- **DIRECTIONS**
Reproduce the passage about the entomologist scene in The Silence of the Lambs word for word, from "Bug chess from" up to and including "as they deserve.".

- **TEXT EXCERPT**

=== Section Start ===

It also gives every single character, no matter how minor in terms of the narrative, a chance to star, to show and prove themselves. All of this helps explain why one scene sticks out in my mind above the rest, despite its relative lack of impact on pop culture. I’m talking, of course, about my Beautiful Bug Boys.

Bug chess from The Silence of the Lambs
Image via Orion Pictures

When Clarice Starling (Foster) and Jack Crawford (Scott Glenn) discover a moth lodged in a Buffalo Bill victim’s throat, Starling visits a pair of expert, eccentric entomologists — aka my Beautiful Bug Boys, played beautifully by Dan Butler and Paul Lazar. In a lesser, ickier crime thriller, these two bug boys and their quirks would’ve been played for, and lensed with the intention of laughs, of discomfort, of distanced mockery. Instead, Demme and Fujimoto give them the exact same amount of space and literal focal length they’ve afforded everyone else, allowing us to appreciate them with as much empathy and delight as they deserve.

And boy, do they deserve it. They’re introduced playing chess with all their bugs, which is about as god tier a character introduction as I’ll ever see in cinema (Queen’s Gambit could never). And from the jump, Starling is down to clown with their vibes. She might be literally looking down on them, but she’s not judging them. “If the beetle moves one of your men, does that still count?” she asks by way of introduction, gifting them the courtesy that their hobbies are not unusual, are worthy of focus. “Of course it counts, how do you play?” is their response, gifting Starling the same respect back. In a film full of men treating Starling as an unworthy occupant of space (not to mention all the murder and cannibalism and stuff), this sequence is a tonic of kindness, of listening, of honoring.

And yes, this does include the moment where Lazar’s character bluntly makes a pass at Foster’s character! The film is full of male figures of varying degrees of authority treating Starling as nothing more than a subject to be considered for sex and ownership. Dr. Chilton (Anthony Heald) grossly tells her he wants to take her out during a professional visit; Dr. Lecter (Hopkins) plants the seed that Crawford is only interested in sex with her; and, well, a prisoner literally throws semen at her. It’s fascinating and telling to watch Foster slide up and down a scale of status versus performance, to analyze in real time whether she needs to shrink or expand to placate and nullify this toxic male energy threatening her. But when Lazar asks her if she ever goes out for cheeseburgers and beer, we see a new kind of energy emanate from Starling in her response: Fun. Playfulness. Even joy. Silence of the Lambs is a dark world to live in, but for this brief moment, it’s downright cathartic to watch Foster inhabit a goofier emotional space. It’s telling that Starling’s response is to simply clarify, “Are you hitting on me, doctor?” with a note of intrigue in her voice. Lazar’s response is simple: “Yes.” And while the matters of the case demand this moment be moved on from, it’s not because of a grim, sexism-drenched need to pivot for survival. Rather, it’s a simply series of direct, unjudged, equitable interactions.

=== Section End ===

- **THE DATA**
=== Section Start ===

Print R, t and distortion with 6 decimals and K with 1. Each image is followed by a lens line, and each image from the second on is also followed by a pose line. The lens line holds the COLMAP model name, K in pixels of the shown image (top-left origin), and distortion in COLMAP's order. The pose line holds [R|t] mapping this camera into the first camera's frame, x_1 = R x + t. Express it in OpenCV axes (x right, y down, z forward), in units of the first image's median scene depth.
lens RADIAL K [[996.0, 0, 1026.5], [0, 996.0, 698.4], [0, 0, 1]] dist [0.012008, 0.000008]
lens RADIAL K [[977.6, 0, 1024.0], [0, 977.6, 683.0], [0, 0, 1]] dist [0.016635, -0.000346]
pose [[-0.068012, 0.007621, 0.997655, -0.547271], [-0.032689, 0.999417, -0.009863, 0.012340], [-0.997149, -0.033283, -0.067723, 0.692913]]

=== Section End ===

- **TASK ANSWER**
Bug chess from The Silence of the Lambs
Image via Orion Pictures

When Clarice Starling (Foster) and Jack Crawford (Scott Glenn) discover a moth lodged in a Buffalo Bill victim’s throat, Starling visits a pair of expert, eccentric entomologists — aka my Beautiful Bug Boys, played beautifully by Dan Butler and Paul Lazar. In a lesser, ickier crime thriller, these two bug boys and their quirks would’ve been played for, and lensed with the intention of laughs, of discomfort, of distanced mockery. Instead, Demme and Fujimoto give them the exact same amount of space and literal focal length they’ve afforded everyone else, allowing us to appreciate them with as much empathy and delight as they deserve.